[[ Data shown, beginning ]]
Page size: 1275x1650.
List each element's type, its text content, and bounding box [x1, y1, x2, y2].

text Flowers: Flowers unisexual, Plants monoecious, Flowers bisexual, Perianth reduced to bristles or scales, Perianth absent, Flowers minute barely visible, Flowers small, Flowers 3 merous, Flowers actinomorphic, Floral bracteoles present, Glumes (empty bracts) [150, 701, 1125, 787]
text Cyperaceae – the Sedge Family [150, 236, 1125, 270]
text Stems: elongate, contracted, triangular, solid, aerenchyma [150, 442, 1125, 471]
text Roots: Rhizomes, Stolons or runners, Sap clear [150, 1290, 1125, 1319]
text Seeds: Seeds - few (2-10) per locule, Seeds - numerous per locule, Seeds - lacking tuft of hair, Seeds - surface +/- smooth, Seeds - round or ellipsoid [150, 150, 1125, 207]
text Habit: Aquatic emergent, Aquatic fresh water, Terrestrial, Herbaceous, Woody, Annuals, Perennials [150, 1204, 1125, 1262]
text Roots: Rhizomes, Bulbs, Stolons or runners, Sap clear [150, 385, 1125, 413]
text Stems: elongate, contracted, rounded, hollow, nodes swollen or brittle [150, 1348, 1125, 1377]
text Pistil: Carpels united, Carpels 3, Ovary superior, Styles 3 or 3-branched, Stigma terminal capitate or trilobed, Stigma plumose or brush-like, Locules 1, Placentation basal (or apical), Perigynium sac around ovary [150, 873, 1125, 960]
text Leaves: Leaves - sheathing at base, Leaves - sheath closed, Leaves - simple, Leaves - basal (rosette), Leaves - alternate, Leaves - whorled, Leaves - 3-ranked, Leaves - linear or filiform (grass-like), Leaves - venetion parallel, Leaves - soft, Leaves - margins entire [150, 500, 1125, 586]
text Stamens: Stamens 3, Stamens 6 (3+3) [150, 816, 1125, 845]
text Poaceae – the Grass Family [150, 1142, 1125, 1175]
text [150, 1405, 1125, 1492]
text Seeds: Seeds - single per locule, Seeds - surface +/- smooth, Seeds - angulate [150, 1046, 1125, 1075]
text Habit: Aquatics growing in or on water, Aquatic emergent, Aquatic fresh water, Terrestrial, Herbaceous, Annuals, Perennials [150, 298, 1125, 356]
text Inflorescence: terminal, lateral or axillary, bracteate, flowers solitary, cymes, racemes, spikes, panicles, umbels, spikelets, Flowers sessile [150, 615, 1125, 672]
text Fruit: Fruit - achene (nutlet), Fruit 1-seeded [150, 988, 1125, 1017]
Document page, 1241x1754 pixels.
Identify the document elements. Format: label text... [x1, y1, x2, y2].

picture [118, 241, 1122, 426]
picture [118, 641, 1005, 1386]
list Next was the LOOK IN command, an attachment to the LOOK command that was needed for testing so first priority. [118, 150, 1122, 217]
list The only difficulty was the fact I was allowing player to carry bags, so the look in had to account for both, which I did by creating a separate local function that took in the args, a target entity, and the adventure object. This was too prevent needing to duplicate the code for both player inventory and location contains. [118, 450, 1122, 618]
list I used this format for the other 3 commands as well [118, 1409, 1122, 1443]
[[ Data shown, end ]]
▶ **Exercise description**
All of the entries above need to be reproduced verbatim.

▶ **Task output**
Page size: 1275x1650.
List each element's type, its text content, and bounding box [x1, y1, x2, y2].

text Flowers: Flowers unisexual, Plants monoecious, Flowers bisexual, Perianth reduced to bristles or scales, Perianth absent, Flowers minute barely visible, Flowers small, Flowers 3 merous, Flowers actinomorphic, Floral bracteoles present, Glumes (empty bracts) [150, 701, 1125, 787]
text Cyperaceae – the Sedge Family [150, 236, 1125, 270]
text Stems: elongate, contracted, triangular, solid, aerenchyma [150, 442, 1125, 471]
text Roots: Rhizomes, Stolons or runners, Sap clear [150, 1290, 1125, 1319]
text Seeds: Seeds - few (2-10) per locule, Seeds - numerous per locule, Seeds - lacking tuft of hair, Seeds - surface +/- smooth, Seeds - round or ellipsoid [150, 150, 1125, 207]
text Habit: Aquatic emergent, Aquatic fresh water, Terrestrial, Herbaceous, Woody, Annuals, Perennials [150, 1204, 1125, 1262]
text Roots: Rhizomes, Bulbs, Stolons or runners, Sap clear [150, 385, 1125, 413]
text Stems: elongate, contracted, rounded, hollow, nodes swollen or brittle [150, 1348, 1125, 1377]
text Pistil: Carpels united, Carpels 3, Ovary superior, Styles 3 or 3-branched, Stigma terminal capitate or trilobed, Stigma plumose or brush-like, Locules 1, Placentation basal (or apical), Perigynium sac around ovary [150, 873, 1125, 960]
text Leaves: Leaves - sheathing at base, Leaves - sheath closed, Leaves - simple, Leaves - basal (rosette), Leaves - alternate, Leaves - whorled, Leaves - 3-ranked, Leaves - linear or filiform (grass-like), Leaves - venetion parallel, Leaves - soft, Leaves - margins entire [150, 500, 1125, 586]
text Stamens: Stamens 3, Stamens 6 (3+3) [150, 816, 1125, 845]
text Poaceae – the Grass Family [150, 1142, 1125, 1175]
text [150, 1405, 1125, 1492]
text Seeds: Seeds - single per locule, Seeds - surface +/- smooth, Seeds - angulate [150, 1046, 1125, 1075]
text Habit: Aquatics growing in or on water, Aquatic emergent, Aquatic fresh water, Terrestrial, Herbaceous, Annuals, Perennials [150, 298, 1125, 356]
text Inflorescence: terminal, lateral or axillary, bracteate, flowers solitary, cymes, racemes, spikes, panicles, umbels, spikelets, Flowers sessile [150, 615, 1125, 672]
text Fruit: Fruit - achene (nutlet), Fruit 1-seeded [150, 988, 1125, 1017]
Document page, 1241x1754 pixels.
Identify the document elements. Format: label text... [x1, y1, x2, y2].

picture [118, 241, 1122, 426]
picture [118, 641, 1005, 1386]
list Next was the LOOK IN command, an attachment to the LOOK command that was needed for testing so first priority. [118, 150, 1122, 217]
list The only difficulty was the fact I was allowing player to carry bags, so the look in had to account for both, which I did by creating a separate local function that took in the args, a target entity, and the adventure object. This was too prevent needing to duplicate the code for both player inventory and location contains. [118, 450, 1122, 618]
list I used this format for the other 3 commands as well [118, 1409, 1122, 1443]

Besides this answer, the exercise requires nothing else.